INSTRUCTIONS FOR THE TASK: The answer is a number and only a number: how many lines of the data include the string "github"?

RECORDS FOR PROCESSING:
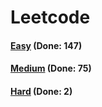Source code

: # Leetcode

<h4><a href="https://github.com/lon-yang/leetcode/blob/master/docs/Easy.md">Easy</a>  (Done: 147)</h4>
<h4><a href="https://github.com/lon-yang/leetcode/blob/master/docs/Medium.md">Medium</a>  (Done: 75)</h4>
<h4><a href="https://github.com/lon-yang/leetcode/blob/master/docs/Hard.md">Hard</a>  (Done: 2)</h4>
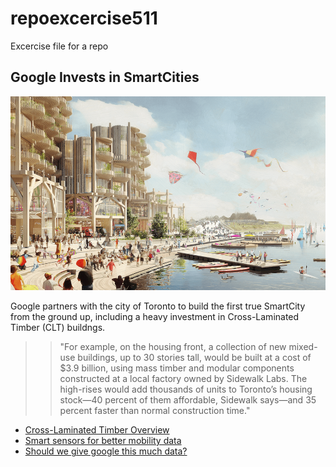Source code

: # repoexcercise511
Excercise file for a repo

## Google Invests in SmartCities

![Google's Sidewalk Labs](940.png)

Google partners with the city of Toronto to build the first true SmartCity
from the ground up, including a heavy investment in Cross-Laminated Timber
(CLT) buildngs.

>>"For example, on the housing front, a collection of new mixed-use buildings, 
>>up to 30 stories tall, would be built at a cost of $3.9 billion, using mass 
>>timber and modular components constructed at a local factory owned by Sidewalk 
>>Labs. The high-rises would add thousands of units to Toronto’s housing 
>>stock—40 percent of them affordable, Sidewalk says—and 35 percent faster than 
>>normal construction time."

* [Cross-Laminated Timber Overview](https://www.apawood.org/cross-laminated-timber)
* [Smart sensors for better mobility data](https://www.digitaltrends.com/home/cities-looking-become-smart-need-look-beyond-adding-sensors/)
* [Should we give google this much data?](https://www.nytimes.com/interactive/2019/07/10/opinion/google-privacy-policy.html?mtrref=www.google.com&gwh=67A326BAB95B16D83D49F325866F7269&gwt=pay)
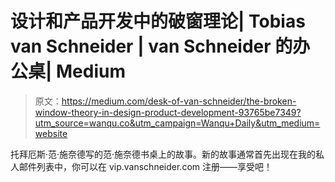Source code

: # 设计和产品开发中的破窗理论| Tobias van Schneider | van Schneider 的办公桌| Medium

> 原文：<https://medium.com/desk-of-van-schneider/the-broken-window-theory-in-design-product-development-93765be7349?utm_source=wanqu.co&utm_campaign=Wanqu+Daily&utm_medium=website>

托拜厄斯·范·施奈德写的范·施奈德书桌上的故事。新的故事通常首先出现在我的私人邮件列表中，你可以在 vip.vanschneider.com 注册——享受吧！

SOLUTION: 3